A trade confirmation with Farnum Place was signed in late 2010, days before the U.S. Trustee for Madoff, Irving Picard, announced a settlement with Jeffry Picower's estate including a $5 billion payment to the Madoff trustee, which caused the Madoff SIPA Claim to almost double in value overnight. In 2012, the BVI Commercial Court refused to disapprove the trade confirmation, on the grounds that it was entered in good faith, but granted sanction for the Liquidators to apply to the U.S. Bankruptcy Court for the Southern District of New York regarding the application of section 363 of the U.S. Bankruptcy Code to the proposed sale. After the Liquidators suffered defeats at both the U.S. Bankruptcy Court and the U.S. District Court for the Southern District of New York, the Second Circuit Court of Appeals determined on appeal that section 363 applied and remanded the matter back to the U.S. Bankruptcy Court to conduct a review of the proposed sale under section 363. The U.S. Bankruptcy Court, using the guidance from the Second Circuit, disapproved the sale under section 363. This result was in turn affirmed by the U.S. District Court for the Southern District of New York and the Second Circuit Court of Appeals. Farnum Place then petitioned for certiorari.

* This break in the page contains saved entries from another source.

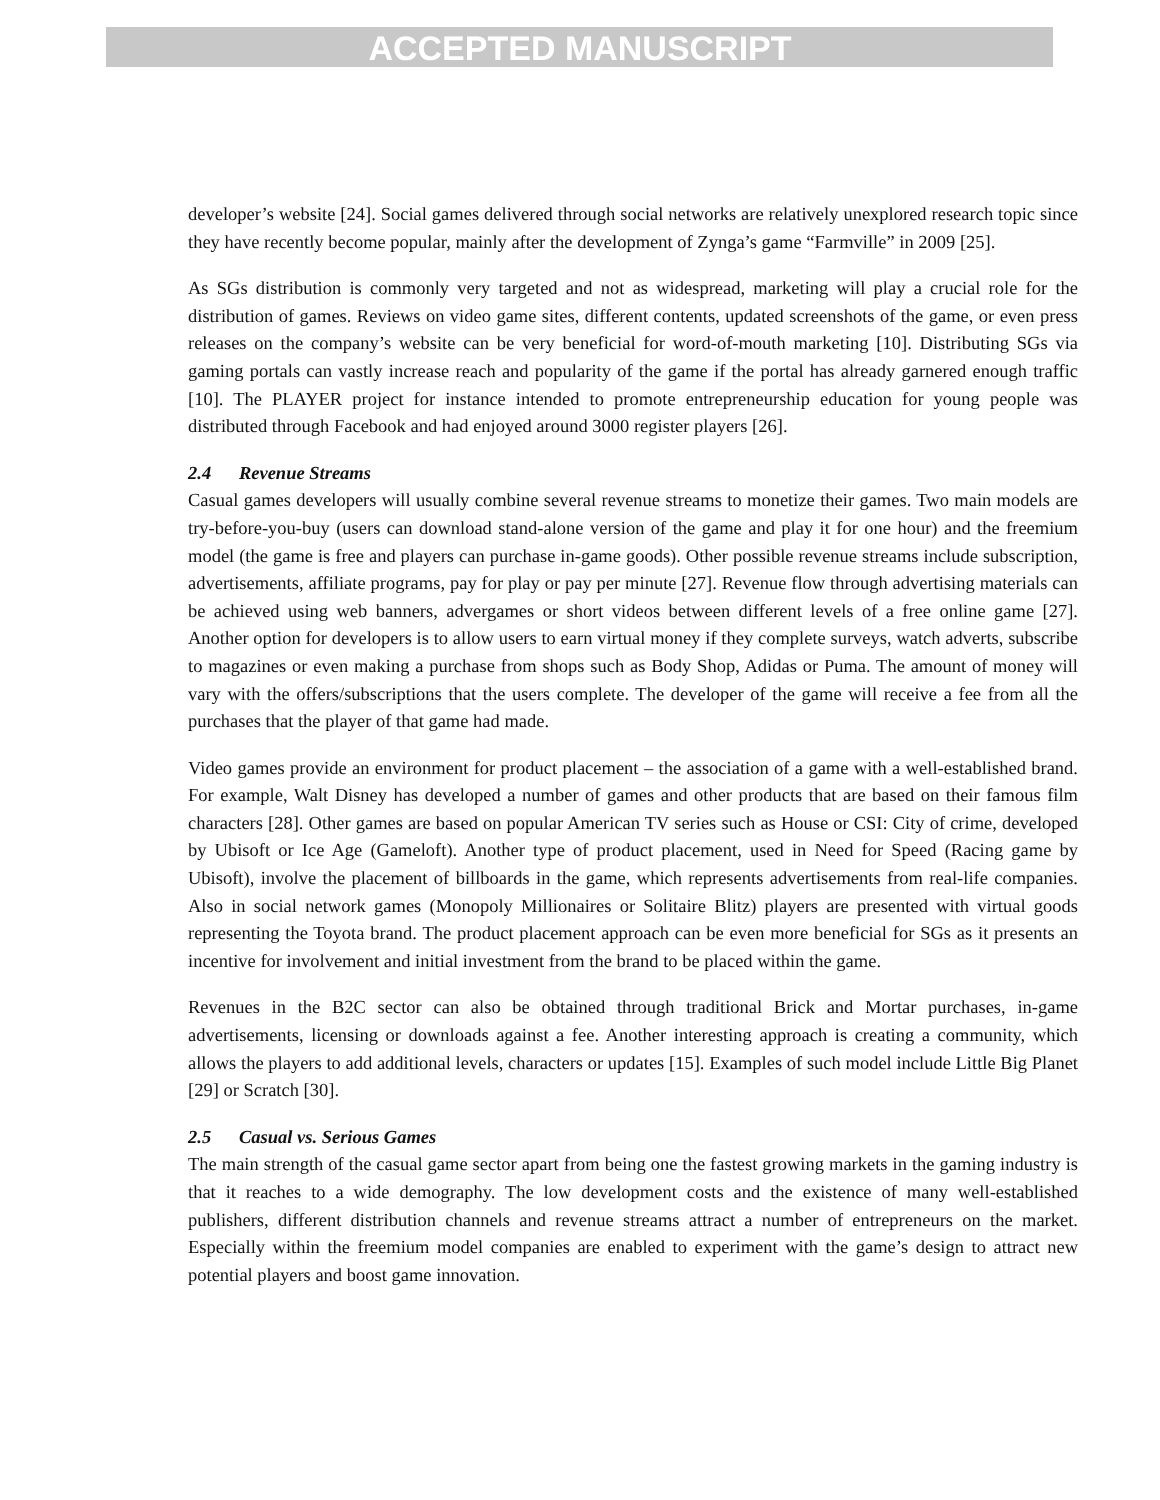ACCEPTED MANUSCRIPT
developer’s website [24]. Social games delivered through social networks are relatively unexplored research topic since they have recently become popular, mainly after the development of Zynga’s game “Farmville” in 2009 [25].
As SGs distribution is commonly very targeted and not as widespread, marketing will play a crucial role for the distribution of games. Reviews on video game sites, different contents, updated screenshots of the game, or even press releases on the company’s website can be very beneficial for word-of-mouth marketing [10]. Distributing SGs via gaming portals can vastly increase reach and popularity of the game if the portal has already garnered enough traffic [10]. The PLAYER project for instance intended to promote entrepreneurship education for young people was distributed through Facebook and had enjoyed around 3000 register players [26].
2.4 Revenue Streams
Casual games developers will usually combine several revenue streams to monetize their games. Two main models are try-before-you-buy (users can download stand-alone version of the game and play it for one hour) and the freemium model (the game is free and players can purchase in-game goods). Other possible revenue streams include subscription, advertisements, affiliate programs, pay for play or pay per minute [27]. Revenue flow through advertising materials can be achieved using web banners, advergames or short videos between different levels of a free online game [27]. Another option for developers is to allow users to earn virtual money if they complete surveys, watch adverts, subscribe to magazines or even making a purchase from shops such as Body Shop, Adidas or Puma. The amount of money will vary with the offers/subscriptions that the users complete. The developer of the game will receive a fee from all the purchases that the player of that game had made.
Video games provide an environment for product placement – the association of a game with a well-established brand. For example, Walt Disney has developed a number of games and other products that are based on their famous film characters [28]. Other games are based on popular American TV series such as House or CSI: City of crime, developed by Ubisoft or Ice Age (Gameloft). Another type of product placement, used in Need for Speed (Racing game by Ubisoft), involve the placement of billboards in the game, which represents advertisements from real-life companies. Also in social network games (Monopoly Millionaires or Solitaire Blitz) players are presented with virtual goods representing the Toyota brand. The product placement approach can be even more beneficial for SGs as it presents an incentive for involvement and initial investment from the brand to be placed within the game.
Revenues in the B2C sector can also be obtained through traditional Brick and Mortar purchases, in-game advertisements, licensing or downloads against a fee. Another interesting approach is creating a community, which allows the players to add additional levels, characters or updates [15]. Examples of such model include Little Big Planet [29] or Scratch [30].
2.5 Casual vs. Serious Games
The main strength of the casual game sector apart from being one the fastest growing markets in the gaming industry is that it reaches to a wide demography. The low development costs and the existence of many well-established publishers, different distribution channels and revenue streams attract a number of entrepreneurs on the market. Especially within the freemium model companies are enabled to experiment with the game’s design to attract new potential players and boost game innovation.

The Supreme Court's decision denying Farnum's petition thus ends an over five-year battle by the Joint Liquidators to disapprove the sale and maintain the benefit of the Madoff SIPA Claim proceeds for the benefit of Fairfield Sentry shareholders.

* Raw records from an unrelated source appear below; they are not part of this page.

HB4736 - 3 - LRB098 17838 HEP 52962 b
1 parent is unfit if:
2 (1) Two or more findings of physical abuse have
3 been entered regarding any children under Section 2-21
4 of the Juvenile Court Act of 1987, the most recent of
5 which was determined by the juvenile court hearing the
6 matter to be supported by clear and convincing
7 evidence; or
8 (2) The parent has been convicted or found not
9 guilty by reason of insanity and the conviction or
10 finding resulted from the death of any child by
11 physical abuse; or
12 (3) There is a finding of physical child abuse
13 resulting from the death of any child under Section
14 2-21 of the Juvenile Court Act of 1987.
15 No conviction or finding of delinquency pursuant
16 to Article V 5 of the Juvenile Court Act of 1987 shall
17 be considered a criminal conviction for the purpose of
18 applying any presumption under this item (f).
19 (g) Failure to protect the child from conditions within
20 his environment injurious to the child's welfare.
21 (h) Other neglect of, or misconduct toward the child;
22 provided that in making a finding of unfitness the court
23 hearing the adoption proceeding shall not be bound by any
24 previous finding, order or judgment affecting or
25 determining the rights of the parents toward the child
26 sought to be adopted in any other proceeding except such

The financial benefit for the Fairfield Sentry estate is significant. The difference between the original sale price and the estimate of projected distributions in the Madoff estate is $100 million, all which accrues to the benefit of those who suffered losses in Fairfield Sentry.

Kenneth Krys, one of the Joint Liquidators along with insolvency practitioner Charlotte Caulfield, said "The denial of certiorari by the U.S. Supreme Court is extremely welcome, and brings this matter to a close in the U.S.  It will allow the Liquidators to declare another distribution to shareholders, hopefully before year end."